Before this week's edition of Monday Night Football, NFL Hall of Famer Mike Ditka weighed in on the NFL political controversy as only the outspoken retired NFL coach and tight end could.

Ditka, known for his outspoken conservative viewpoints on and off the gridiron, in the past has taken on Colin Kaepernick, telling the former San Francisco 49ers quarterback and others who "disrespects this country and the flag" to "get the hell out," and calling President Obama the "worst" president ever.

Monday night, Westwood One's Jim Gray asked Ditka about players protesting before and during the national anthem and Vice President Mike Pence walking out of this weekend's 49ers-Indianapolis Colts game.

According to USA Today's For the Win, Ditka said that players had to "respect game, play the game," and that football has been so good to him and these players.

Gray then asked Ditka about the comparison between those protesting and the historic protests of Muhammad Ali, Jesse Owens, John Carlos and Tommy Smith.

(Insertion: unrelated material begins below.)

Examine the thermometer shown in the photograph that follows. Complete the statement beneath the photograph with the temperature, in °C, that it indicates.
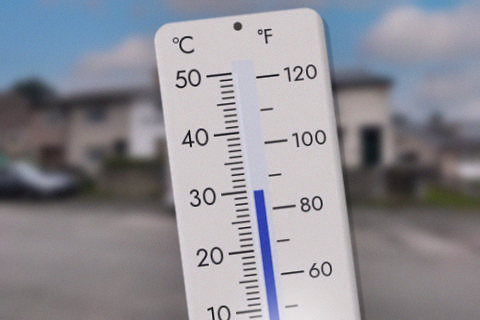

"I don't know what social injustices (there) have been. Muhammad Ali rose to the top, Jesse Owens is one of the classiest individuals that ever lived. Are you talking that everything is based on color? I don't see it that way. I think you have to be color blind in this country. You have to look at a person for what he is and what he stands for and how he produces, not by the color of his skin. That has never had anything to do with anything," Ditka said. "But all of a sudden, it has become a big deal now, about oppression. There has been no oppression in the last 100 years that I know of. Now maybe I'm not watching it as carefully as other people. I think the opportunity is there for everybody -- race, religion, creed, color, nationality. If you want to work, if you want to try, if you want to put effort in, I think you can accomplish anything, and we have watched that throughout our history of our country."

Many commentators weighed in on Ditka's comments afterward, both on the sports programs, and off.

The social media space exploded with comments excoriating Ditka and his comments, as he apparently ignored everything from women finally earning the right to vote in 1920 to the civil rights movement of the 1950s and 60s to fight segregation and discrimination, or the fight for same-sex marriage in 2015. And that does not even scratch the surface of the contemporary protests against gerrymandering, redlining, black codes and other types of discrimination -- spoken and unspoken -- that exist even today among minorities of different races, religions, and genders.